- _Activity_:
Please copy each line of the listing that includes the string "with".

- _Data supplied_:

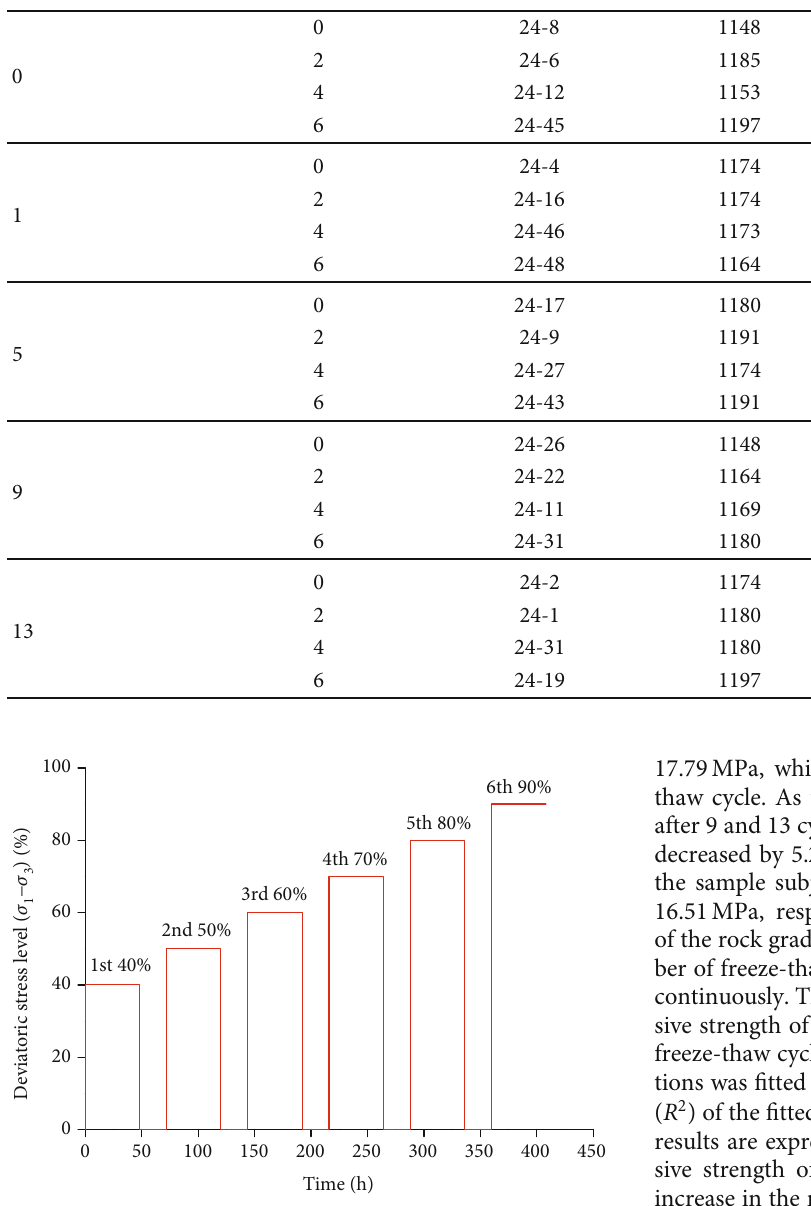
strength, con fi ning pressure, and number of freeze-thaw cycles, respectively.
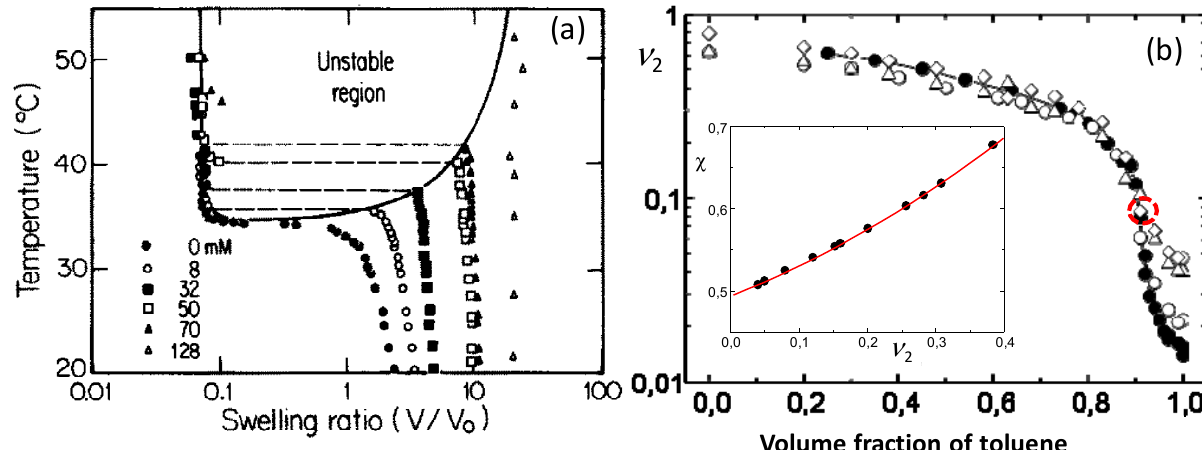
Figure 3. ( a ) Equilibrium swelling ratio ( V/V o ) of ionized PNIPAM hydrogels in water plotted against the temperature. The amount of ionizable sodium acrylate incorporated in 700 mM NIPAM is indicated. From [26] with permission from the American Institute of Physics. ( b ) The polymer volume fraction υ 2 of PIB organogels in toluene/methanol mixtures shown as a function of the toluene content. PIB gels with the lowest crosslink density ( M c = 380 kg · mol − 1 ) are represented by the filled circles. The inset shows the dependence of χ parameter on the υ 2 for PIB-toluene/methanol system. From [27] with permission from the American Chemical Society.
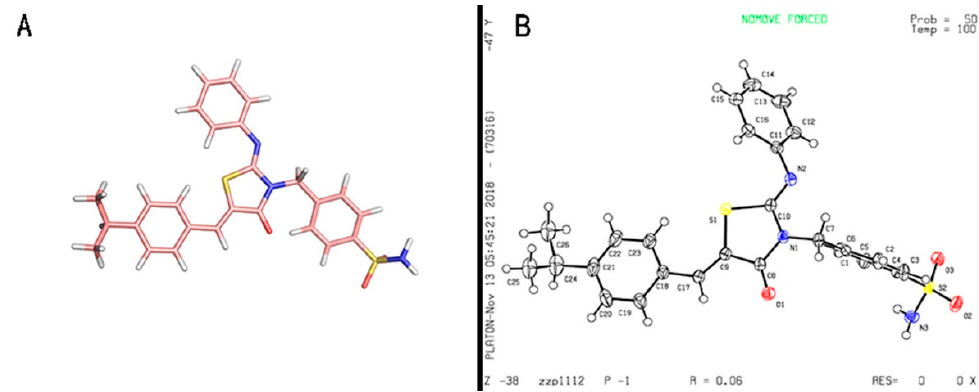
Figure 5. The molecular structure ( A ) and single-crystal structure ( B ) of compound ( 13 ) .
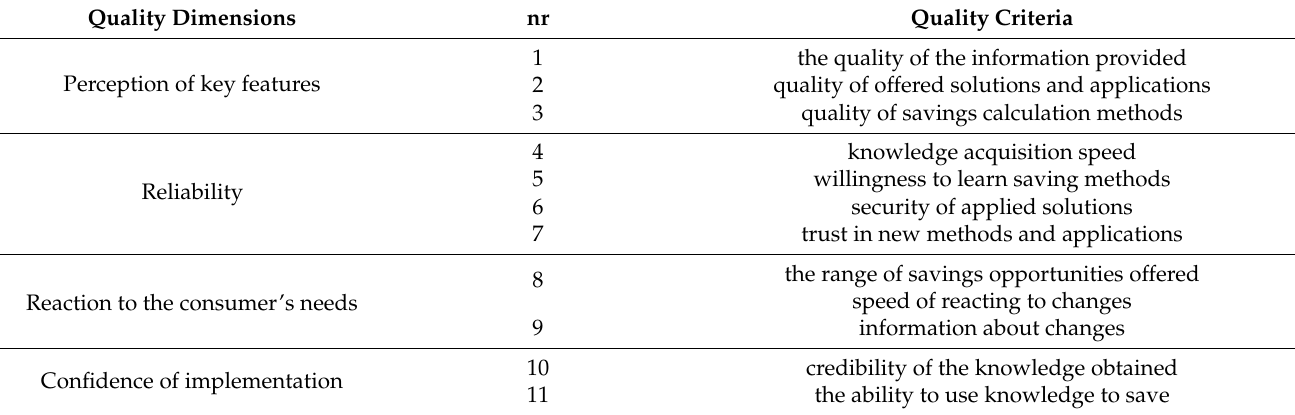
Table 5. SERVPERF analysis for energy saving behavior.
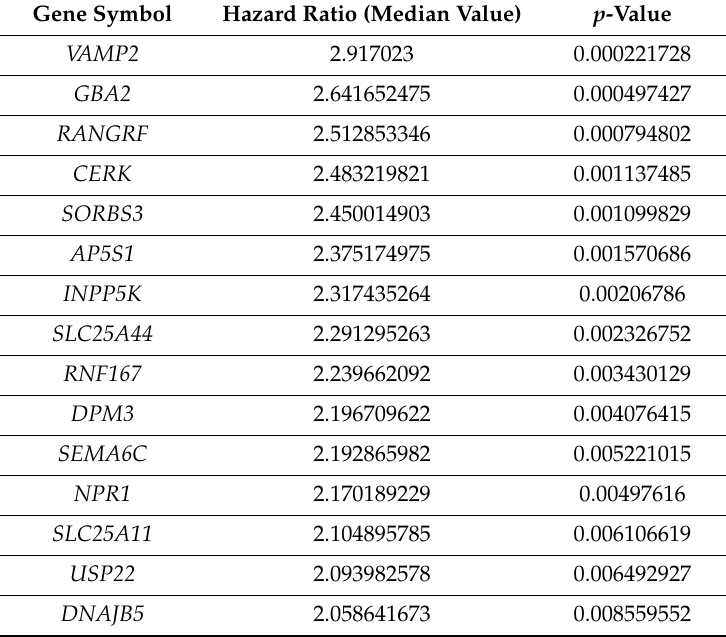
Figure 4. Tree map gene ontology analysis of enhancer CNV associated genes: ( a ) biological process; ( b ) molecular function; and, ( c ) cellular component. Table 1. Cox proportion hazard ratios with p -values of the top 15 genes of enhancer regulated genes; genes sorted based on p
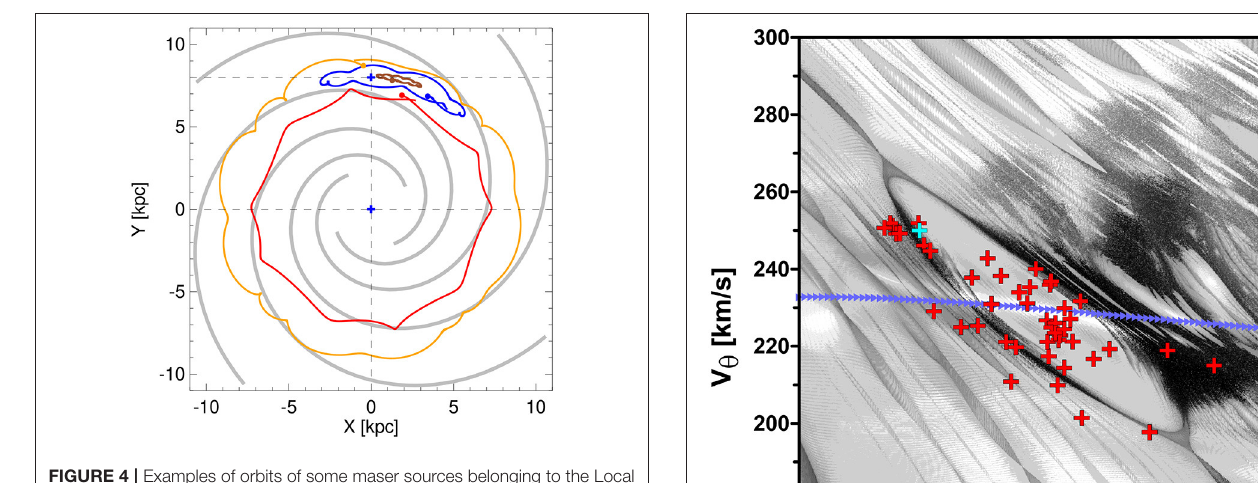
FIGURE 4 | Examples of orbits of some maser sources belonging to the Local Arm. The blue and brown orbits illustrate librating–type orbits in the Lagrange points, which evolve around the equilibrium center of the local corotation zone. The red and orange orbits are of the circulating type, in the prograde and retrograde senses, respectively. The filled dots indicate the current positions of the maser sources. The gray spirals indicate the loci of the spiral arms, and the blue crosses show the positions of the Sun and the Galactic center, as in Figure 2 .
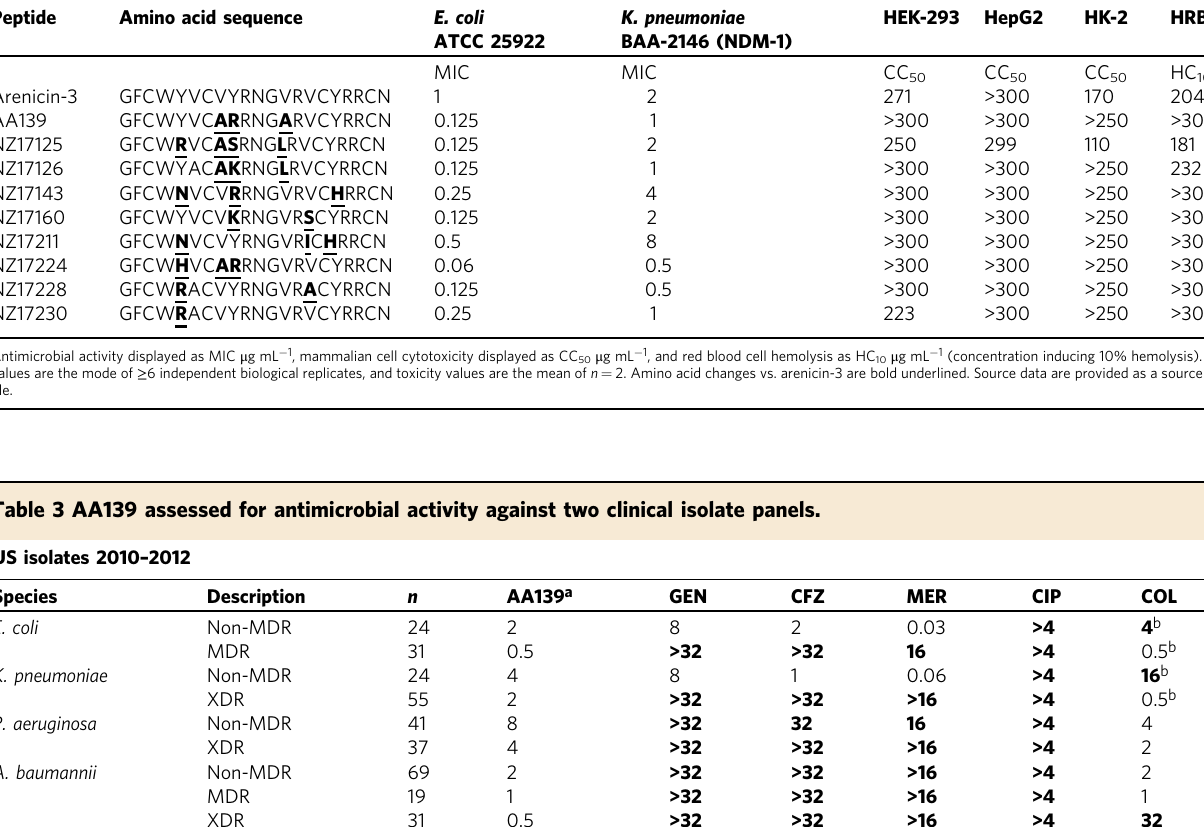
Table 2 Arenicin-3 and its analogs assessed for in vitro antimicrobial activity and toxicity.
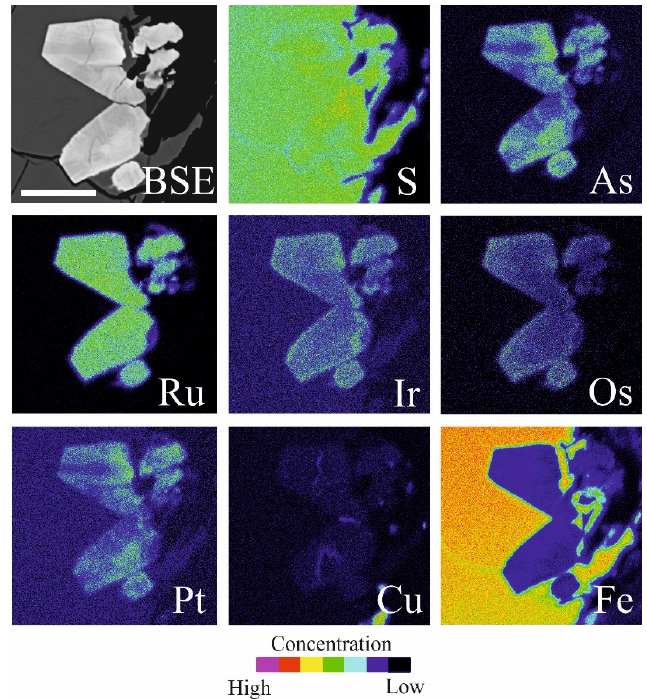
Figure 6. BSE image and X-ray element-distribution maps of S, As, Ru, Ir, Os, Pt, Cu, and Fe in zoned laurite from the Merensky Reef. See Figures 3B and 4A for the paragenetic assemblage. Scale bar = 20 µm. Minerals 2020 , 10 , x FOR PEER REVIEW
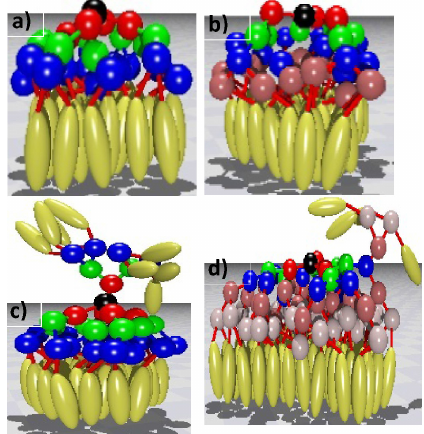
D D D ; ( b ) G ; ( c ) G ; and ( d ) G 3 4 4 3 3 5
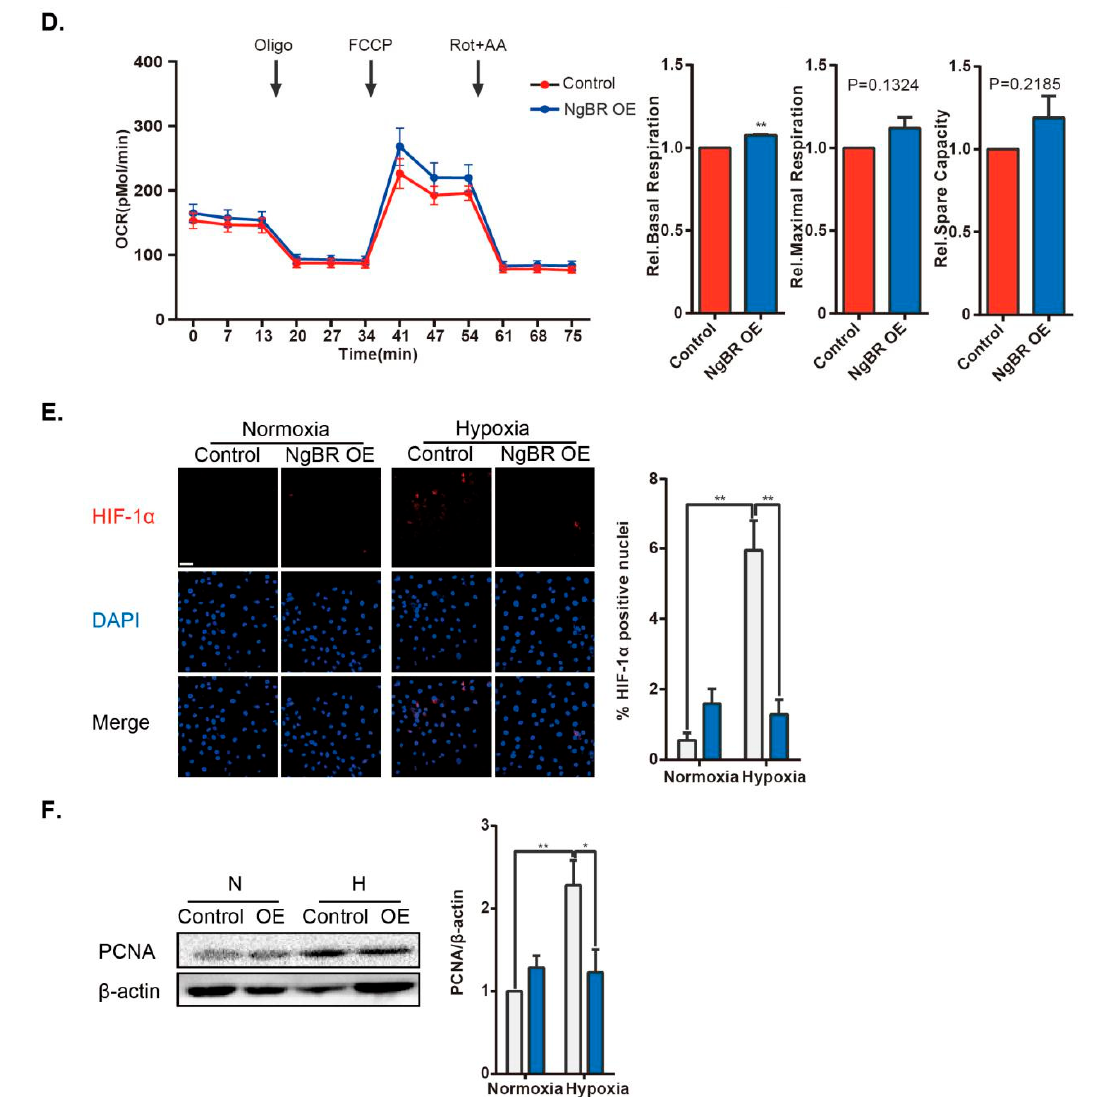
Figure 6. NgBR overexpression (OE) suppresses cell proliferation through enhancing mitochondria-ER communication and reducing phosphorylation of IP 3 R3. ( A ) The transfection e ffi ciency of NgBR OE plasmid was verified at 48 h post transfection. n = 3 ( B ) Representative images from three experiments show phosphorylation of endogenous IP 3 R3 (Akt substrate) in the immunoprecipitates of IP 3 R3 from crude mitochondrial extracts. ( C ) Representative confocal microscopy images show co-staining of Rhod-2 AM (red) and MitoTracker Green (green). Results were calculated as relative AFU using ImageJ. n = 20 pictures / group from four independent experiments. Scale bar = 20 µ m. ( D ) Representative line and bar graphs of OCR of control and NgBR OE cells under normoxia. n = 15–16 wells from three individual experiments. ( E ) Representative confocal microscopy images showing staining of HIF-1 α (red) and DAPI (nuclear stain; blue). Percentage of HIF-1 α -positive nuclei was calculated using FV10-ASW3.1 software. n > 25 pictures / group from three separate experiments. Scale bar = 40 µ m. ( F ) Cell proliferation was assessed by evaluating PCNA expression, n = 4. * p < 0.05, ** p <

- _Task answer_:
Figure 3. ( a ) Equilibrium swelling ratio ( V/V o ) of ionized PNIPAM hydrogels in water plotted against the temperature. The amount of ionizable sodium acrylate incorporated in 700 mM NIPAM is indicated. From [26] with permission from the American Institute of Physics. ( b ) The polymer volume fraction υ 2 of PIB organogels in toluene/methanol mixtures shown as a function of the toluene content. PIB gels with the lowest crosslink density ( M c = 380 kg · mol − 1 ) are represented by the filled circles. The inset shows the dependence of χ parameter on the υ 2 for PIB-toluene/methanol system. From [27] with permission from the American Chemical Society.
Figure 4. Tree map gene ontology analysis of enhancer CNV associated genes: ( a ) biological process; ( b ) molecular function; and, ( c ) cellular component. Table 1. Cox proportion hazard ratios with p -values of the top 15 genes of enhancer regulated genes; genes sorted based on p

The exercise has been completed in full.